[Difference listings]
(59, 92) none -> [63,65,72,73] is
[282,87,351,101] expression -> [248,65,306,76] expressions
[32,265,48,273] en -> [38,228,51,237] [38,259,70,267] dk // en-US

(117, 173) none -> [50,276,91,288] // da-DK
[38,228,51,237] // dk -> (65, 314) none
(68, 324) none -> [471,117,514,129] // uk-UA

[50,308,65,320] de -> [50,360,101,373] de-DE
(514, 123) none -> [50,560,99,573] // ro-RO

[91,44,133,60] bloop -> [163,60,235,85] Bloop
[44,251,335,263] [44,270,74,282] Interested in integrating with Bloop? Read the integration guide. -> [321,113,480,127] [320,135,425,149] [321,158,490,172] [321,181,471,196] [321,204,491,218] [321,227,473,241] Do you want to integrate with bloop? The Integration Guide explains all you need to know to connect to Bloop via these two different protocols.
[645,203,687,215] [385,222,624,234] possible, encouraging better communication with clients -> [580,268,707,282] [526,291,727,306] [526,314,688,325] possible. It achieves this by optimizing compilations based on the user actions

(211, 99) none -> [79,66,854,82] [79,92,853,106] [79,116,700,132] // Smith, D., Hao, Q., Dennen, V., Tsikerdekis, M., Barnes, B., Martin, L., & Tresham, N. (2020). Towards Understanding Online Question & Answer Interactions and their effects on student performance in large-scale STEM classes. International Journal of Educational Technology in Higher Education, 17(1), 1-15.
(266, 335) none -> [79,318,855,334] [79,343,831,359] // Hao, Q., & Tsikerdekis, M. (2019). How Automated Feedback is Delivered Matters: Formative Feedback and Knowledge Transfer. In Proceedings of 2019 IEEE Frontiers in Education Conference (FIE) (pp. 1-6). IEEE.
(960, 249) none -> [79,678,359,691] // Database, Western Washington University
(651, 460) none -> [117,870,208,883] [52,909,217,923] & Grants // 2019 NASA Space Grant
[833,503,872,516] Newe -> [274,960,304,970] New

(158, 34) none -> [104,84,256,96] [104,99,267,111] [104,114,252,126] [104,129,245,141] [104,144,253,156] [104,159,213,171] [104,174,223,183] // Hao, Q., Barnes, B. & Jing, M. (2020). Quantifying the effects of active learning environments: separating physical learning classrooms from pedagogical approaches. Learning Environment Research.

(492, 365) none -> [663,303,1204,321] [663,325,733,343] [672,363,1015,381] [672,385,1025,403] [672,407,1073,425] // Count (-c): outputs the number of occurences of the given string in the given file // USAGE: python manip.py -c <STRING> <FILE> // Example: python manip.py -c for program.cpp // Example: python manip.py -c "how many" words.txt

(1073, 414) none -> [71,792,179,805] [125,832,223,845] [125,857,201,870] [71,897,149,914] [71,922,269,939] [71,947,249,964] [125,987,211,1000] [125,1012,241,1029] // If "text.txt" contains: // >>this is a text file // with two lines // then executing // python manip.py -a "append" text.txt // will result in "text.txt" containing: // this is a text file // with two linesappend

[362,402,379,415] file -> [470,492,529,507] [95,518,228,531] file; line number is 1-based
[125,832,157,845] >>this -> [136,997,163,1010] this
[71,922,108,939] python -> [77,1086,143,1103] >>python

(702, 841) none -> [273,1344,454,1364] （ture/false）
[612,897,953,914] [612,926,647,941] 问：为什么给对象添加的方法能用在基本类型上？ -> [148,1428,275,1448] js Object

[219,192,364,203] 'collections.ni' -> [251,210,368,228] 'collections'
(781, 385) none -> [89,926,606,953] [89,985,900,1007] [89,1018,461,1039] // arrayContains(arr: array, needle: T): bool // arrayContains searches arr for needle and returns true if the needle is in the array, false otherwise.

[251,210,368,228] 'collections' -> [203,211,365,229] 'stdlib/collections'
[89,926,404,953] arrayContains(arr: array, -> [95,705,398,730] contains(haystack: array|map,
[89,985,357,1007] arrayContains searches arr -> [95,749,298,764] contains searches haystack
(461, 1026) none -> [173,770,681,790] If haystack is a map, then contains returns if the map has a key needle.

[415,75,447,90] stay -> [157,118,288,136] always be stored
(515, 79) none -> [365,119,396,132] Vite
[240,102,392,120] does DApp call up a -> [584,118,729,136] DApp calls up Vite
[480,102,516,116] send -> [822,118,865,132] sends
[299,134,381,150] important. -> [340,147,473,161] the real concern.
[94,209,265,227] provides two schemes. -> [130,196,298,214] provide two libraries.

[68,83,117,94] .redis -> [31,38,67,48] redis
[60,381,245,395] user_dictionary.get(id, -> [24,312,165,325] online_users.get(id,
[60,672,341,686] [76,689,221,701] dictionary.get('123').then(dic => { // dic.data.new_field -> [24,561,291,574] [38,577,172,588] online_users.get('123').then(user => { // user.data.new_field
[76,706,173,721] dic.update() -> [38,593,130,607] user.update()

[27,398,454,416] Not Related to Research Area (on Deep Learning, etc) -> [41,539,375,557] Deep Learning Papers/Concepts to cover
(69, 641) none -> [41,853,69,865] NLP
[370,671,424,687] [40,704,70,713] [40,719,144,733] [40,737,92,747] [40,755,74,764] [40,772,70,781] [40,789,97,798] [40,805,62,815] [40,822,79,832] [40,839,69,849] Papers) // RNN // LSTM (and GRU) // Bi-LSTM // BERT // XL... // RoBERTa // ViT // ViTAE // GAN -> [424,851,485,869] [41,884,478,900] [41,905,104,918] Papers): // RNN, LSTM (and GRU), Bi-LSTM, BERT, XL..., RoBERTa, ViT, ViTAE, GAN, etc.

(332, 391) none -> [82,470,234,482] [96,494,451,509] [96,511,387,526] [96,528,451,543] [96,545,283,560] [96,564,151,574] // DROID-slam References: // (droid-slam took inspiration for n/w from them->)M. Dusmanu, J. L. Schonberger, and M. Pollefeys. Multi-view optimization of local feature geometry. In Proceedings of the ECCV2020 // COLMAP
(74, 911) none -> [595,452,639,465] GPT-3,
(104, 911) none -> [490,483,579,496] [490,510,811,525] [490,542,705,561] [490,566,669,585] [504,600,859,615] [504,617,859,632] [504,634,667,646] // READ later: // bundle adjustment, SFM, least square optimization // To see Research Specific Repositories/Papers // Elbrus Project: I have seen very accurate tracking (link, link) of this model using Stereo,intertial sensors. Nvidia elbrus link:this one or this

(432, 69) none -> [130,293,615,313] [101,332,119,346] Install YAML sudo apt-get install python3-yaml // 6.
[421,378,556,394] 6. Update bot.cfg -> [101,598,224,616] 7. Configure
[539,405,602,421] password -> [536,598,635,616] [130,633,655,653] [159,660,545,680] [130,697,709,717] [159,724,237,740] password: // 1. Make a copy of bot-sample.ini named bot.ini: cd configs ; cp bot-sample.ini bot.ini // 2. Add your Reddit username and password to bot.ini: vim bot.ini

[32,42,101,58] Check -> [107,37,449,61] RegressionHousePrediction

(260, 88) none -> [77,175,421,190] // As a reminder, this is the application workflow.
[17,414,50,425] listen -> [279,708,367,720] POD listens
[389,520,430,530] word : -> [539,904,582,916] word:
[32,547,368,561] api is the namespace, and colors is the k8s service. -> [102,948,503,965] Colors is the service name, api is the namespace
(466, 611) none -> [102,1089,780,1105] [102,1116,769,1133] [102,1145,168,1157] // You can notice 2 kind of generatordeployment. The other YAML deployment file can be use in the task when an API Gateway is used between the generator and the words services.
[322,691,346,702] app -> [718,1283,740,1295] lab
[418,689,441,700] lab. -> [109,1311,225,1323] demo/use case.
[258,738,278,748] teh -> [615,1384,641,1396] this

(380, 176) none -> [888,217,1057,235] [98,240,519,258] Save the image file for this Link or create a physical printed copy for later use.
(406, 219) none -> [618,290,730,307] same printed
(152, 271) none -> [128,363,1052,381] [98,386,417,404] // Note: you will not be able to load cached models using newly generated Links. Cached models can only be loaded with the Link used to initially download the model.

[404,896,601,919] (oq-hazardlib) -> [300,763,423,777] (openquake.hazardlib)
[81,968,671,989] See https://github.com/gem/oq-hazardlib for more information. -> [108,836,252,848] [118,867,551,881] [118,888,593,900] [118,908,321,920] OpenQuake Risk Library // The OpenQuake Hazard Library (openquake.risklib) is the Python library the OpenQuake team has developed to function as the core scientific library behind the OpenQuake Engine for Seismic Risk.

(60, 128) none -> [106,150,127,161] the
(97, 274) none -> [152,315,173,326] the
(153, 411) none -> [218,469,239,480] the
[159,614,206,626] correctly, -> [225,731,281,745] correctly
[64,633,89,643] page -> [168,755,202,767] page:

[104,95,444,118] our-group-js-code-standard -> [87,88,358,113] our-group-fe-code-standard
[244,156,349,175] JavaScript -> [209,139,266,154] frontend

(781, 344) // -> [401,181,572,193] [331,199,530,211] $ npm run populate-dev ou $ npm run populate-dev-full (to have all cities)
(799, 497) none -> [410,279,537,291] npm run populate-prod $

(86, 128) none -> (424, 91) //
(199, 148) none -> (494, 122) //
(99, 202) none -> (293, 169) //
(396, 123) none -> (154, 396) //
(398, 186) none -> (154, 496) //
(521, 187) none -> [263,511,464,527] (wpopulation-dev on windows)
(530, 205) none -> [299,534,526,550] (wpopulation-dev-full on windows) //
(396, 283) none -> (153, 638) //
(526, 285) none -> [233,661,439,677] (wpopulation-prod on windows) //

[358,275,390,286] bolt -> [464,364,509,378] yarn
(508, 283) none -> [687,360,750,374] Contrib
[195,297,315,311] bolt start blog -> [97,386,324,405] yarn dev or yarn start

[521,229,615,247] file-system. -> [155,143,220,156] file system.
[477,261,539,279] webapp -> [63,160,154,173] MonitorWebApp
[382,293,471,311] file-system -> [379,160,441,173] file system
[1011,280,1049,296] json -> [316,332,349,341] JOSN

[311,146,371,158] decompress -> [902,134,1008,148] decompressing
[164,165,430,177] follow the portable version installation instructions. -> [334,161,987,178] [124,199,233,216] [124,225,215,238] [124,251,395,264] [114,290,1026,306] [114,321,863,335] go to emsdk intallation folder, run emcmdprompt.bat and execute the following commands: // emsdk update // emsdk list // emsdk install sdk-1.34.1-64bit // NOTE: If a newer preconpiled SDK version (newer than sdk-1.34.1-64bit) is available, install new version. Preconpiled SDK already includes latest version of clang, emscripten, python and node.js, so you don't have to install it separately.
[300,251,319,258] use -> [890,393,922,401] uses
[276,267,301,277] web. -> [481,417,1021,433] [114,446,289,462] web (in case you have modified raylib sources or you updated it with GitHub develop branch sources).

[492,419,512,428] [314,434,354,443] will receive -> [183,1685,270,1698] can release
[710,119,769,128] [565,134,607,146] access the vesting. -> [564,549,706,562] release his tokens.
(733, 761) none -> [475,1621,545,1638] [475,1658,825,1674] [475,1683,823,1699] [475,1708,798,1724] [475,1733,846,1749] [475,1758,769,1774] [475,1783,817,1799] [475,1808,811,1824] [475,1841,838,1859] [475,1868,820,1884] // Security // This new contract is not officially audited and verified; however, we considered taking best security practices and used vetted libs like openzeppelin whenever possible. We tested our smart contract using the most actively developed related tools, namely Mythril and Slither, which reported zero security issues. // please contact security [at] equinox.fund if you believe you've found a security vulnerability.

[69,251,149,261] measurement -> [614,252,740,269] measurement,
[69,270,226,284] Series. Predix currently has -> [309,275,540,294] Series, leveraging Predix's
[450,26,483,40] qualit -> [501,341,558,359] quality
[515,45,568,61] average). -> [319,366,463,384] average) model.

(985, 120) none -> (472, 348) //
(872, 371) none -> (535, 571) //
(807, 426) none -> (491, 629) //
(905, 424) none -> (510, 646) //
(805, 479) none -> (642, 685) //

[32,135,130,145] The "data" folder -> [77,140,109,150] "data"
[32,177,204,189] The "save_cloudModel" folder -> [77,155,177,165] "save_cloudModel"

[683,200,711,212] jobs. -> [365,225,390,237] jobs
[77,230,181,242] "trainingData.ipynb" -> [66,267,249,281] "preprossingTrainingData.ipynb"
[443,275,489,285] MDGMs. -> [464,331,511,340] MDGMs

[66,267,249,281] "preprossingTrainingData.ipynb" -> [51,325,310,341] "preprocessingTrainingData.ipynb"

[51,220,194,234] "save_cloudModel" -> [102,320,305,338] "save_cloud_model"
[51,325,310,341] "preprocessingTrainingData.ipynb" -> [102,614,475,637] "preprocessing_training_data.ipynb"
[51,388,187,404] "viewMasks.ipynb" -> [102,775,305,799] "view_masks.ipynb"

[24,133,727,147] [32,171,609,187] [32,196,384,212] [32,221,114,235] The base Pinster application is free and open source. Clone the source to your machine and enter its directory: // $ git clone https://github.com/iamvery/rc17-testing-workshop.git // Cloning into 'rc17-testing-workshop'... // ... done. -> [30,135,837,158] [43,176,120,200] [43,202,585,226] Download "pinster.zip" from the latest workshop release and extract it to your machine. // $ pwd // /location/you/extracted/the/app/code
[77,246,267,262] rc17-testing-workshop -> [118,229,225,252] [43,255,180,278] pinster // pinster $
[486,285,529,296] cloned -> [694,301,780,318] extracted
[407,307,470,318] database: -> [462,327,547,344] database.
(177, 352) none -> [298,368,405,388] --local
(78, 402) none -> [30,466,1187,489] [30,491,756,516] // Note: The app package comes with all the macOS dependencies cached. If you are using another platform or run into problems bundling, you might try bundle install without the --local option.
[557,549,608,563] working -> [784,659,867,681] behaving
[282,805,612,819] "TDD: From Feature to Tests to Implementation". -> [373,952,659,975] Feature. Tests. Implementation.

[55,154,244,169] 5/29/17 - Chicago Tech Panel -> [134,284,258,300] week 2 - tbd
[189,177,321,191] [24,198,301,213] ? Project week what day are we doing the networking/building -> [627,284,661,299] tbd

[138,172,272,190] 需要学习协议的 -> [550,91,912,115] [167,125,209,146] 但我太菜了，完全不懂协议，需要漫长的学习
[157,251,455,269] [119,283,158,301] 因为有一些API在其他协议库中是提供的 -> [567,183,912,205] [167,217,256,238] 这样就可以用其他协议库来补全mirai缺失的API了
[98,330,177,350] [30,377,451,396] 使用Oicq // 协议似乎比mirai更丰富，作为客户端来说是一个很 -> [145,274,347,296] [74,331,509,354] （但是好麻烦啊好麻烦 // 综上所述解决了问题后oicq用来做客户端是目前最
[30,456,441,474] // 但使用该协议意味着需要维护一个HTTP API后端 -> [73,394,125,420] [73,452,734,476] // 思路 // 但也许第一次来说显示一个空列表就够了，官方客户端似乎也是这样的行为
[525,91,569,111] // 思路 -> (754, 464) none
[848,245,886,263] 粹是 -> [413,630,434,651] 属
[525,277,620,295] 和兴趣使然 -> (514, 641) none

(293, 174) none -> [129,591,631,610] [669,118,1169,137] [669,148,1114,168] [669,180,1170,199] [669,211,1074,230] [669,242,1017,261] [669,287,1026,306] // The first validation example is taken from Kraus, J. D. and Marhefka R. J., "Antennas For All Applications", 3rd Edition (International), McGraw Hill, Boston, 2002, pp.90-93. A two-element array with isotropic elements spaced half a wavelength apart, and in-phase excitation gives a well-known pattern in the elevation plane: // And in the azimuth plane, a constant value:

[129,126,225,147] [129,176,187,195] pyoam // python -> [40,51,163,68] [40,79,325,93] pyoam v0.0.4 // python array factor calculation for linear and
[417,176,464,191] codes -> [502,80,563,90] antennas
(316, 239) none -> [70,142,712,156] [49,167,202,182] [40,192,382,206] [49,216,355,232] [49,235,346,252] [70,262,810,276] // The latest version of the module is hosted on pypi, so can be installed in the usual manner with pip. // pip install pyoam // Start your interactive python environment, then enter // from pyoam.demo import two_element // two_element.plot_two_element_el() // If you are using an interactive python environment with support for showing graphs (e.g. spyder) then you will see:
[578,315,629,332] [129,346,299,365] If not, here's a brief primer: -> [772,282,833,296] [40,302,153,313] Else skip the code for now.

- **Task instructions**
A word-for-word copy of the lines above from the one with "[276,267,301,277] web. ->" through the one with "[710,119,769,128] [565,134,607,146] access", inclusive, is the only output wanted.

- **Reply to the task**
[276,267,301,277] web. -> [481,417,1021,433] [114,446,289,462] web (in case you have modified raylib sources or you updated it with GitHub develop branch sources).

[492,419,512,428] [314,434,354,443] will receive -> [183,1685,270,1698] can release
[710,119,769,128] [565,134,607,146] access the vesting. -> [564,549,706,562] release his tokens.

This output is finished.